Mit dem Oberbegriff Krebs werden alle bösartigen Wucherungen, bzw. Neubildungen zusammengefasst. In der Fachsprache wird sehr häufig das Wort Tumor benutzt welches für alles Verhärtungen gilt, auch solche die mit dem eigentlichen Krebs nichts zu tun haben, und zum Beispiel durch Entzündungen oder auch Ergüsse hervor gerufen werden. Unterschieden wird hier in gutartige und bösartige Tumore, die gutartigen bestehen hier aus Zellen die nicht streuen und aus normalen Zellen bestehen. Bei den bösartigen Tumoren kann durch das durchdringen des umliegenden Gewebes eine Streuung in den Körper erfolgen, wodurch damit Tochtergeschwülste –so genannte Metastasen – entstehen. Zu den häufigsten vorkommenden Arten von gutartigen Tumoren zählen hier Fettgeschwülste – Lipome -, Gefäßgeschwülste – Hämangiome-, Muskelzellengeschwülste –Myome-, oder auch Muttermale. Gutartige Tumore können jedoch auch lebensbedrohlich werden, allerdings nur wenn sie in ihrem Wachstum auf lebenswichtige Organe drücken, oder wenn sie eine starke Blutung verursachen indem sie platzen.

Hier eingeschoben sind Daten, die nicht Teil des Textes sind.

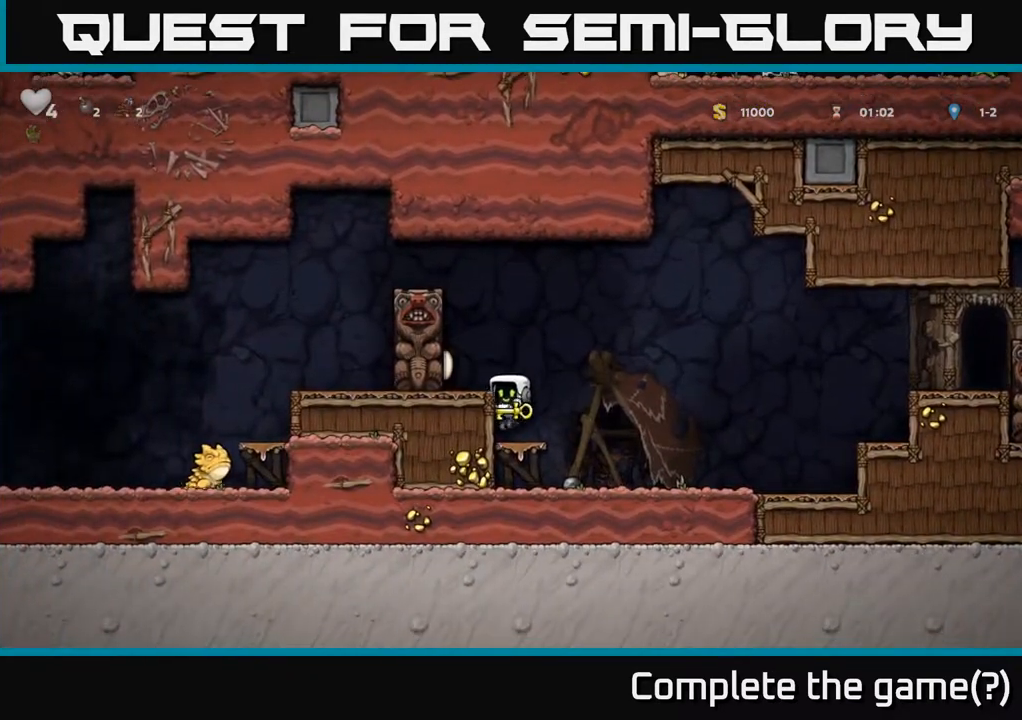
{"buttons": [], "left_stick": "center", "events": [[217, "A", "down"], [383, "A", "up"], [450, "DPAD_LEFT", "down"], [500, "DPAD_LEFT", "up"]]}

Bei den eigentlichen bösartigen Tumoren besteht der Unterschied darin, dass diese Zellen anders aussehen als normale Zellen, sich schneller und anders teilen, und somit das gesunde Gewebe zerstören. Bösartige Tumore bestehen somit aus entarteten Zellen, und wandern über das Lymphsystem oder auch das Blut in andere Organe, und vermehren sich dort in Form von Tochtergeschwülsten weiter. Unterschieden werden bösartige Tumore in zwei Gruppen, die erste wird unter dem Begriff der soliden, also der festen oder auch harten Tumore zusammengefasst, unter die die Karzinome (entstehen aus der Schleimhaut, Drüsenzellen, und den Deckzellen der Haut), die Sarkome (Entstehung aus den Muskelzellen - den Myosarkomen -, den entarteten Bindegewebszellen - den Fibrosarkomen -, der Entstehung aus den Knochenzellen – den so genannten Osteosarkomen), sowie die Liposarkome (die aus den Fettzellen des Körpers entstehen) fallen. Die andere Gruppe wird untern den bösartigen Hämoblastosen zusammengefasst, die durch die Zellbestandteile des Blutes, und den Blutbildenden Organen entstehen wie zum Beispiel die Leukämien.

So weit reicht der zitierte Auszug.